# WORK ORDER:
Word for word, give again the lines of the material below, from the one holding "right knee: (455, 141)" to the last, with nothing added.

# RECORDED DATA:
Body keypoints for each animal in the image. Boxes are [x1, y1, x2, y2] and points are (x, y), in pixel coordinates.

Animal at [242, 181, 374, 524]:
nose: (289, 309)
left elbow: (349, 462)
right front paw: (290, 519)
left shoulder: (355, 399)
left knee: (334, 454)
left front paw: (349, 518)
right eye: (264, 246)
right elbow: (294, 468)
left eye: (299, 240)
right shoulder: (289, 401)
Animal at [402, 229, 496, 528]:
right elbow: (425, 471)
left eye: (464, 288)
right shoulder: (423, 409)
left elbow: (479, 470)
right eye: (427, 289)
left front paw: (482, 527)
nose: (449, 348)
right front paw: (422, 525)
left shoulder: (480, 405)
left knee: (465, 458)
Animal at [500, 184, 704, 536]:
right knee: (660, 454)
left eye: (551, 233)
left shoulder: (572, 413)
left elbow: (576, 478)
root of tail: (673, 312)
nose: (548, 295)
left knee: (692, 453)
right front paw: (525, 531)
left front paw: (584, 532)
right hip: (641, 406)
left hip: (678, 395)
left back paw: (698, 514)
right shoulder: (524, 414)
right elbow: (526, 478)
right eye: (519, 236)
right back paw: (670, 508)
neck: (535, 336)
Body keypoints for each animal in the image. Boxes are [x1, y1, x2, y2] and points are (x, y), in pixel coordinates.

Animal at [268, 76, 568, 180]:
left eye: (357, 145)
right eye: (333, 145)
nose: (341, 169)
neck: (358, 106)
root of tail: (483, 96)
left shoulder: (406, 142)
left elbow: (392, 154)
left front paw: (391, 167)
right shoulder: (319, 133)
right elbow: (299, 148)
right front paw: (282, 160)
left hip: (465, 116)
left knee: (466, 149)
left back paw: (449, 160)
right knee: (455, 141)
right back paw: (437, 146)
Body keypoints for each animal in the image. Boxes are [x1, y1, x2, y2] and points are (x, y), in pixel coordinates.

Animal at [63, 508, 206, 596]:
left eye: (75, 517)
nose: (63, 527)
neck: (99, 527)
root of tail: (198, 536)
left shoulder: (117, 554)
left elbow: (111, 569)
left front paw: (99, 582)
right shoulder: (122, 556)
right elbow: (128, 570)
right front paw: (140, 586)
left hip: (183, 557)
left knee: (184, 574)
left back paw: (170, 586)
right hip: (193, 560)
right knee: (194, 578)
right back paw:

# RESULT FOR THIS TASK:
right knee: (455, 141)
right back paw: (437, 146)
Body keypoints for each animal in the image. Boxes are [x1, y1, x2, y2] and points are (x, y), in pixel coordinates.

Animal at [63, 508, 206, 596]:
left eye: (75, 517)
nose: (63, 527)
neck: (99, 527)
root of tail: (198, 536)
left shoulder: (117, 554)
left elbow: (111, 569)
left front paw: (99, 582)
right shoulder: (122, 556)
right elbow: (128, 570)
right front paw: (140, 586)
left hip: (183, 557)
left knee: (184, 574)
left back paw: (170, 586)
right hip: (193, 560)
right knee: (194, 578)
right back paw:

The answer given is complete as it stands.